**TASK DESCRIPTION:**
Copy exactly the lines of the records below, and only those lines, beginning with the line that contains "left knee: (386, 518)" and ending with the line that contains "right knee: (394, 509)".

<<<<

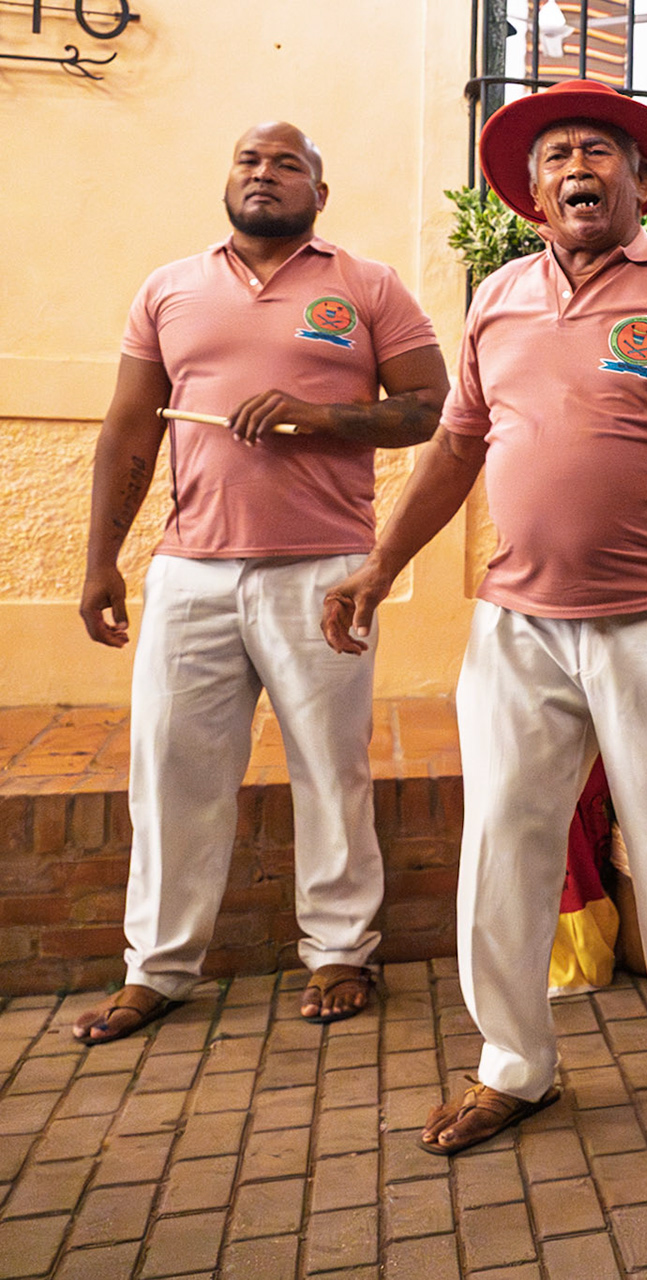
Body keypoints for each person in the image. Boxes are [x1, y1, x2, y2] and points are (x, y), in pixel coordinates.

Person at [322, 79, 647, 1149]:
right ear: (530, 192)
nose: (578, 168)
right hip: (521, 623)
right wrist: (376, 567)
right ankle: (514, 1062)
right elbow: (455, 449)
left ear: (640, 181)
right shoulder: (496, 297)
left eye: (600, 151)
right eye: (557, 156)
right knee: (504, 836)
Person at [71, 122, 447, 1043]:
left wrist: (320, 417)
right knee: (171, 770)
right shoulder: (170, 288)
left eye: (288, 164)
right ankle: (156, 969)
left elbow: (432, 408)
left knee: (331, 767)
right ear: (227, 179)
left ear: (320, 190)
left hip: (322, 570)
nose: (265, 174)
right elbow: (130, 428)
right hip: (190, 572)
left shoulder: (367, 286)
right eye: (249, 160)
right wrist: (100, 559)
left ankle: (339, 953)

>>>>
<<<<

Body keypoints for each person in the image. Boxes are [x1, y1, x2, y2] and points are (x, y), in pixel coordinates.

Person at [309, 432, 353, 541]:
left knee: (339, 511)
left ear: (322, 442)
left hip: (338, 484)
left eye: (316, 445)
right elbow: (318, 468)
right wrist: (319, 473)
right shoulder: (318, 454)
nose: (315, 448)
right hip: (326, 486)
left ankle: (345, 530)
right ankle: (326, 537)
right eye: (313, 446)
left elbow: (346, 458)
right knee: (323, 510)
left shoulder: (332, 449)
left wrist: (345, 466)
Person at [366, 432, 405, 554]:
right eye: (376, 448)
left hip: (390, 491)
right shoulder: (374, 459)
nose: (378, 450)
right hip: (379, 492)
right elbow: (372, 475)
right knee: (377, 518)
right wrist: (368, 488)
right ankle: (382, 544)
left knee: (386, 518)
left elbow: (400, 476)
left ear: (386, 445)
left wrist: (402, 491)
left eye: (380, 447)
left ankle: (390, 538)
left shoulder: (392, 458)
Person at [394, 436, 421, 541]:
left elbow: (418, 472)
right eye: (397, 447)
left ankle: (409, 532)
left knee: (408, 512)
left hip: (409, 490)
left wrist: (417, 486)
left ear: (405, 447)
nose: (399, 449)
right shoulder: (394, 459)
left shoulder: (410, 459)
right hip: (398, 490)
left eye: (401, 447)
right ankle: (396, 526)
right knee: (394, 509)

>>>>

**REPLY:**
left knee: (386, 518)
left elbow: (400, 476)
left ear: (386, 445)
left wrist: (402, 491)
left eye: (380, 447)
left ankle: (390, 538)
left shoulder: (392, 458)
Person at [394, 436, 421, 541]:
left elbow: (418, 472)
right eye: (397, 447)
left ankle: (409, 532)
left knee: (408, 512)
left hip: (409, 490)
left wrist: (417, 486)
left ear: (405, 447)
nose: (399, 449)
right shoulder: (394, 459)
left shoulder: (410, 459)
right hip: (398, 490)
left eye: (401, 447)
right ankle: (396, 526)
right knee: (394, 509)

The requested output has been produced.